→ **作業指示 1**
本文の「8月15日、本拠地フェンウェ」から「る代打本塁打を記録している。」までの部分を、「ラリー・ガードナー」を「トリス・スピーカー」に差し替えて書き直してください。
→ **作業指示 2**
本文によれば、1917年にルースが記録したリーグ最多の完投数はいくつですか。
→ **作業指示 3**
本文中の「中立の立場だったアメリカは17年4月6日、フランスやイギリスの連合国に加わり参戦した。」という一文を英語に訳してください。

バットを切断される嫌がらせを“無視”…ベーブ・ルース「伝説の投球」から2年、なぜ野手で起用されたのか? 知られざる「戦争の事情」<Number Web> photograph by Kazuaki Nishiyama

2001年撮影のフェンウェイパーク(ボストン)。1916年8月、この球場でベーブ・ルースの「伝説の投球」が生まれた

 8月15日、本拠地フェンウェイ・パークでのワシントン・セネターズ戦。ルースは9番投手で先発出場。相手の先発投手はMLB通算417勝を記録した伝説の大投手ウォルター・ジョンソン。この時期のジョンソンは4年連続最多勝を記録したまさに全盛期(1913~16年)。試合開始から手に汗握る投手戦となり、9回終了時点で0対0。試合は延長戦に突入する。ルースは13回を投げ、被安打8、無失点。ジョンソンは13回裏、6番ラリー・ガードナーにサヨナラ打を許して敗戦。

 この試合を観戦していたアメリカンリーグのコミッショナー、バン・ジョンソンは、「今まで数多くの試合を観戦してきたが、今日の試合が間違いなく、我が人生で最高の試合だった」と語った。なお、この年のルースは3本塁打を記録したが、6月12日敵地スポーツマンズ・パークで行なわれたセントルイス・ブラウンズ戦で、自身初となる代打本塁打を記録している。

 1917年、先発投手としてフル稼働する最後の年でルースは、41登板、38先発、24勝13敗、防御率2・01を記録。中でも、リーグ最多となる35完投は圧巻だった。打者としては自身の先発試合で2本塁打を記録している。

世界は第一次世界大戦に突入して…

 一方この頃、世界では大きな争いが始まっていた。1914年、ヨーロッパのバルカン半島で火の手があがった紛争は、瞬く間にヨーロッパ全土に燃え広がり、第一次世界大戦が勃発。中立の立場だったアメリカは17年4月6日、フランスやイギリスの連合国に加わり参戦した。17年5月、アメリカに選抜徴兵制が導入され、21歳から30 歳までの男性が徴兵制度の対象となり、数多くのメジャーリーガーが徴兵年齢に含まれた。この戦火の大きな渦が、翌年、ルースの史上初の記録を生み出すきっかけとなる。

 1918年7月1日、アメリカ政府は「働くか、戦うか」のスローガンを掲げ、男性は入隊するか、軍事関連企業で就労する必要があり、拒否した場合は徴兵されるリスクがあった。しかし、ニュートン・ディール・ベイカー陸軍長官は、MLBの選手に対しては、9月2日「レイバー・デー(労働者の日)」まで期間を延長する特例を認めた。

 このベイカー陸軍長官の特例を受けて、実質的にMLBを牛耳っていたアメリカンリーグのコミッショナー、バン・ジョンソンは、9月2日でのレギュラーシーズンの打ち切りを決定。その結果、154試合制のシーズンは、ナショナルリーグで平均126試合、アメリカンリーグで平均125・5試合しか消化することができなかった。

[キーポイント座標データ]

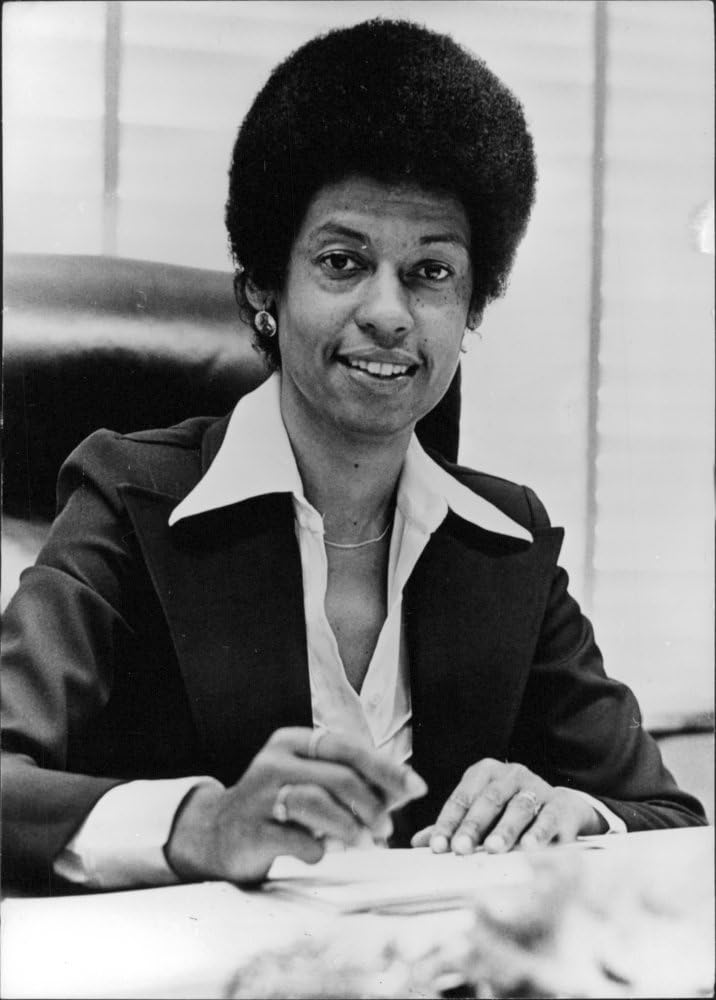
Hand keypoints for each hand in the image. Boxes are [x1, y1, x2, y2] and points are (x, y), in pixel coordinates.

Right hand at [166, 727, 426, 882]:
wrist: (217, 834)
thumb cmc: (276, 805)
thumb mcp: (311, 782)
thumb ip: (355, 783)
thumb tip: (407, 788)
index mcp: (292, 742)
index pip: (348, 747)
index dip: (386, 768)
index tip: (417, 787)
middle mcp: (274, 761)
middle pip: (339, 776)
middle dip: (373, 805)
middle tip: (387, 827)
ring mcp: (259, 795)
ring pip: (319, 803)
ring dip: (351, 827)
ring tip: (366, 842)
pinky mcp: (252, 830)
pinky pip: (297, 839)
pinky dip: (320, 849)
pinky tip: (325, 851)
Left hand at [410, 759, 604, 854]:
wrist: (561, 809)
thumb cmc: (510, 813)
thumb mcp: (482, 814)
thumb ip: (454, 826)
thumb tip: (419, 843)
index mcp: (486, 772)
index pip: (462, 797)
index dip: (448, 822)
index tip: (437, 847)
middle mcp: (511, 774)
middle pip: (489, 800)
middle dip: (473, 826)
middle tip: (461, 849)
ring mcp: (538, 786)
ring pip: (519, 807)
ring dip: (506, 829)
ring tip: (494, 849)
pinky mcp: (561, 804)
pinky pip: (549, 818)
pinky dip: (540, 834)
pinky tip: (530, 849)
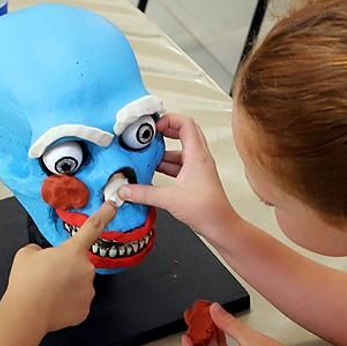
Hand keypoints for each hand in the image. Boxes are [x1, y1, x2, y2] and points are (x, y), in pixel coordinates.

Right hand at [2, 202, 115, 333]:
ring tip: (48, 291)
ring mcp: (88, 290)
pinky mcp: (84, 309)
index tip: (112, 207)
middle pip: (79, 263)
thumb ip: (40, 249)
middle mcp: (85, 269)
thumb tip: (43, 255)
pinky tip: (54, 303)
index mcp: (72, 251)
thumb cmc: (26, 284)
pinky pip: (78, 301)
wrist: (26, 315)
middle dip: (66, 267)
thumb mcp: (26, 254)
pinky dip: (67, 302)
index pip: (93, 227)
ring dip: (67, 285)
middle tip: (47, 276)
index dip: (104, 215)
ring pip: (79, 283)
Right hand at [118, 114, 237, 239]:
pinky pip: (178, 165)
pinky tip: (152, 172)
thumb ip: (144, 194)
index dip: (169, 119)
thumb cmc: (207, 210)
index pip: (186, 123)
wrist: (220, 226)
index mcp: (197, 155)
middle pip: (183, 133)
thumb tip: (126, 190)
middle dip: (165, 131)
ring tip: (146, 154)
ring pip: (179, 150)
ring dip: (163, 151)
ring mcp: (197, 168)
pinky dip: (165, 165)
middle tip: (149, 134)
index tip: (153, 126)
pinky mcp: (194, 179)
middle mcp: (199, 158)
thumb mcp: (170, 199)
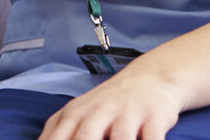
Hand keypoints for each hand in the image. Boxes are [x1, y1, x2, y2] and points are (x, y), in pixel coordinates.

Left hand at [38, 65, 187, 139]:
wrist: (150, 75)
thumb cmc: (108, 102)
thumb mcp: (76, 113)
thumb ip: (56, 133)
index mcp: (74, 115)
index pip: (56, 139)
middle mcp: (98, 114)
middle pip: (84, 139)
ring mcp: (126, 114)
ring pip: (120, 139)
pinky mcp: (153, 117)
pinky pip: (153, 139)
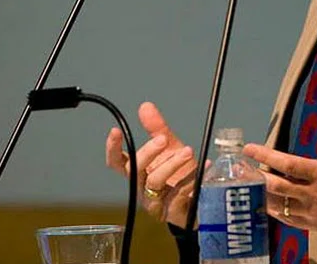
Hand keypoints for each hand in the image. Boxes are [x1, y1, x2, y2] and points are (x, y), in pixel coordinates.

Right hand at [105, 101, 198, 226]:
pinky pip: (178, 193)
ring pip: (155, 181)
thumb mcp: (170, 148)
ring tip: (188, 151)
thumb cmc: (179, 174)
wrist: (198, 202)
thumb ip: (157, 129)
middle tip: (163, 139)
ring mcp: (154, 201)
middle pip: (135, 169)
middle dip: (148, 152)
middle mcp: (141, 186)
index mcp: (137, 170)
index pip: (116, 161)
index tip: (116, 130)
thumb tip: (145, 106)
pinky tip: (204, 166)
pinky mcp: (170, 211)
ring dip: (172, 164)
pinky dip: (191, 179)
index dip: (112, 148)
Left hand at [242, 103, 316, 241]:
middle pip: (276, 186)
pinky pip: (288, 219)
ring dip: (261, 195)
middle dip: (256, 177)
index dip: (265, 156)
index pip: (287, 164)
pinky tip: (266, 205)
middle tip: (240, 169)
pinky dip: (275, 211)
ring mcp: (312, 212)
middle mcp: (312, 194)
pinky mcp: (314, 225)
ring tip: (247, 186)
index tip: (248, 149)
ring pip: (278, 205)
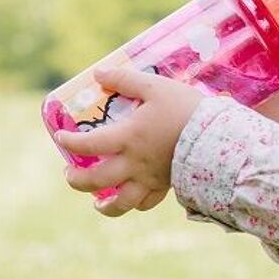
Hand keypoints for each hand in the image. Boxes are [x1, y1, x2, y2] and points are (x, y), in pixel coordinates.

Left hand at [57, 65, 202, 217]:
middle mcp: (134, 163)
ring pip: (121, 203)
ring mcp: (150, 178)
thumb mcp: (155, 87)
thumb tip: (99, 73)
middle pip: (96, 181)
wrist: (218, 134)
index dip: (69, 143)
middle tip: (70, 174)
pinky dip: (135, 204)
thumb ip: (126, 79)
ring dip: (104, 205)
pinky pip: (147, 202)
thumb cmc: (185, 108)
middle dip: (77, 181)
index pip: (87, 146)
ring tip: (97, 202)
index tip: (61, 137)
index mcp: (127, 138)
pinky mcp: (166, 185)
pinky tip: (130, 200)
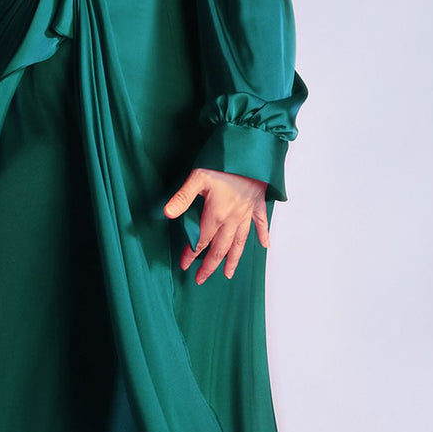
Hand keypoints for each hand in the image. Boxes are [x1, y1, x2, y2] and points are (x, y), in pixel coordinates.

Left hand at [163, 167, 269, 282]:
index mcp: (216, 215)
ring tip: (229, 274)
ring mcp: (247, 213)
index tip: (185, 266)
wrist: (252, 152)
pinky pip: (261, 223)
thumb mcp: (198, 177)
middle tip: (202, 279)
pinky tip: (265, 245)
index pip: (201, 241)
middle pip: (220, 248)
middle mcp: (233, 219)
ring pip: (240, 242)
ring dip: (233, 259)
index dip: (191, 254)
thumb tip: (166, 214)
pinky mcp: (258, 204)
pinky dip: (263, 235)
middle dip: (210, 265)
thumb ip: (182, 198)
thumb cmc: (224, 163)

→ **解答例 1**
8月15日、本拠地フェンウェイ・パークでのワシントン・セネターズ戦。ルースは9番投手で先発出場。相手の先発投手はMLB通算417勝を記録した伝説の大投手ウォルター・ジョンソン。この時期のジョンソンは4年連続最多勝を記録したまさに全盛期(1913~16年)。試合開始から手に汗握る投手戦となり、9回終了時点で0対0。試合は延長戦に突入する。ルースは13回を投げ、被安打8、無失点。ジョンソンは13回裏、6番トリス・スピーカーにサヨナラ打を許して敗戦。

 この試合を観戦していたアメリカンリーグのコミッショナー、バン・ジョンソンは、「今まで数多くの試合を観戦してきたが、今日の試合が間違いなく、我が人生で最高の試合だった」と語った。なお、この年のルースは3本塁打を記録したが、6月12日敵地スポーツマンズ・パークで行なわれたセントルイス・ブラウンズ戦で、自身初となる代打本塁打を記録している。

→ **解答例 2**
35完投です。

→ **解答例 3**
The United States, which had been neutral, entered the war on April 6, 1917, joining the Allies such as France and Britain.